All crops grown under shade tend to become “leggy”, that is tall and thin. Here, this is especially apparent on the southern boundary where an existing mature row of trees shades the ground all year round. But this accidental shelter belt has benefited the rate of growth of trees planted within its influence. Conventional high-yielding ryegrasses prefer to grow in full sun whereas fescue grasses grow well in some shade. The reseeding last autumn included a percentage of Fest(ul)olium which is a ryegrass/ fescue hybrid in order to try to maintain high growth rates under conditions of some shade.
As well as walnuts, other nut trees established include sweet chestnuts, hazels, almonds, hickories, gingkoes and monkey puzzles (araucaria); browsing trees include a number of species of ash and elm, several varieties of hackberry (Celtis), black and honey locust trees (both also leguminous),timber trees include hornbeam and sweet gum (liquidambar) and Liriodendron (tulip trees) but there are also trees for rubber and cork production, even root beer. However, all trees by their very nature are multi-purpose: walnuts not only provide nuts and timber and edible sap but the smell of their foliage deters biting flies and when the cattle begin to browse the astringent leaves you know they are hungry and need moving on to the next rotation block.
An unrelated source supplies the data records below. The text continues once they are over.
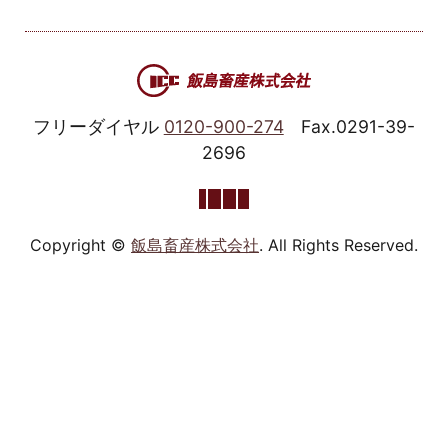
フリーダイヤル
0120-900-274
Fax.0291-39-
2696
Copyright ©
飯島畜産株式会社
. All Rights Reserved.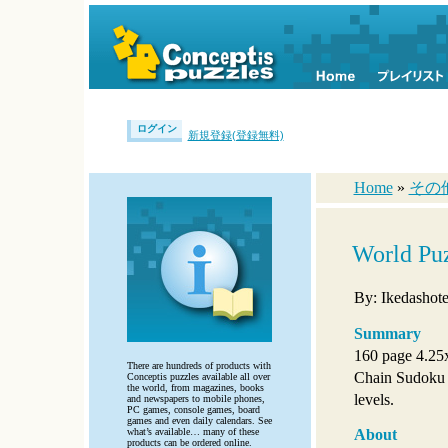
ログイン
新規登録(登録無料)
Home
»
その
World Pu
By: Ikedashote
Summary
160 page 4.25
There are hundreds of products with
Chain Sudoku p
Conceptis puzzles available all over
the world, from magazines, books
levels.
and newspapers to mobile phones,
PC games, console games, board
games and even daily calendars. See
what’s available… many of these
About
products can be ordered online.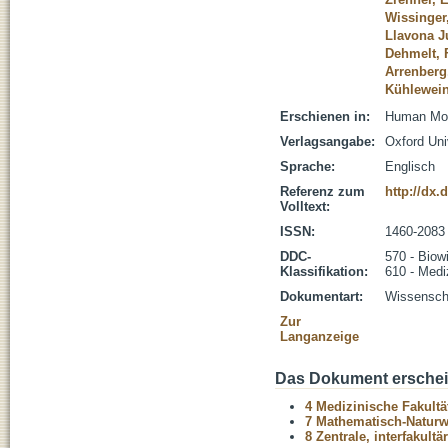
Wissinger
Llavona J
Dehmelt, 
Arrenberg,
Kühlewein
Erschienen in:
Human Mole
Verlagsangabe:
Oxford Uni
Sprache:
Englisch
Referenz zum
http://dx
Volltext:
ISSN:
1460-2083
DDC-
570 - Biow
Klassifikation:
610 - Medi
Dokumentart:
Wissenscha
Zur
Langanzeige
Das Dokument erschein
4 Medizinische Fakultä
7 Mathematisch-Naturwi
8 Zentrale, interfakult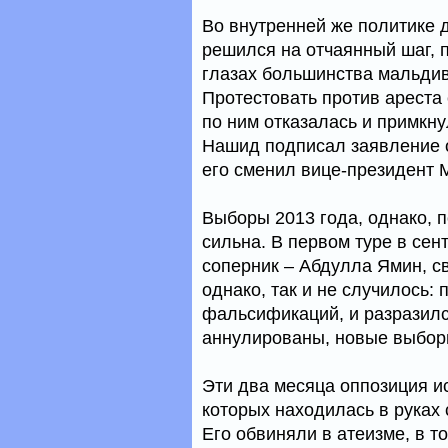
Во внутренней же политике 
решился на отчаянный шаг, п
глазах большинства мальдив
Протестовать против ареста
по ним отказалась и примкн
Нашид подписал заявление о
его сменил вице-президент 
Выборы 2013 года, однако, 
сильна. В первом туре в сен
соперник – Абдулла Ямин, св
однако, так и не случилось
фальсификаций, и разразилс
аннулированы, новые выбор
Эти два месяца оппозиция и
которых находилась в руках
Его обвиняли в атеизме, в т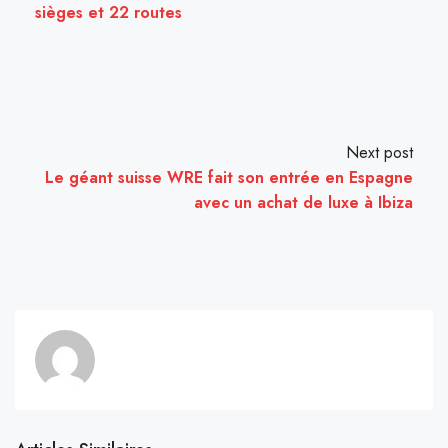
sièges et 22 routes
Next post
Le géant suisse WRE fait son entrée en Espagne
avec un achat de luxe à Ibiza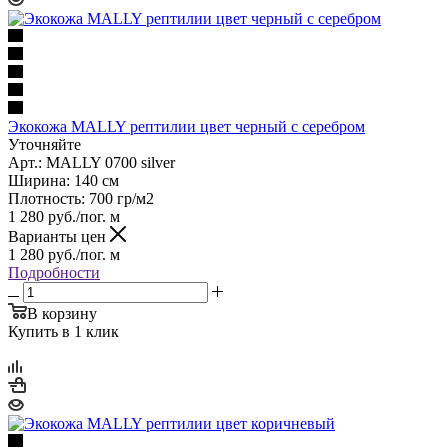
Экокожа MALLY рептилии цвет черный с серебром
Уточняйте
Арт.: MALLY 0700 silver
Ширина: 140 см
Плотность: 700 гр/м2
1 280
руб.
/пог. м
Варианты цен
1 280
руб.
/пог. м
Подробности
В корзину
Купить в 1 клик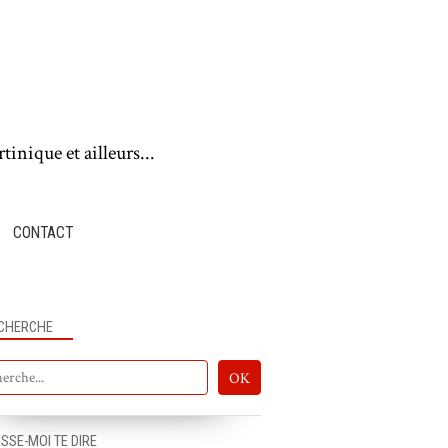
tinique et ailleurs...
CONTACT
CHERCHE
ISSE-MOI TE DIRE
However, there is so much more research that needs to be done concerning the integration of trees and ground cover crops. I had hoped to establish a curvilinear system on another twenty acre field, to discover at what angle to due north yields were highest. Also which would depend on latitude, prevailing wind direction, strength of morning to afternoon sun etc., but that is for others now. On sloping land, contour and spiral contour strategies need to be assessed. If temperatures are to rise then wind velocities will become more problematic making shelter belts essential. And, of course, these landscapes/treescapes must be established decades before they are required. Finally, and in purely economic terms, it is usually accepted that production from an established agroforestry system has a fifty per cent higher total output than the same area of land devoted separately to conventional cropping and woodland.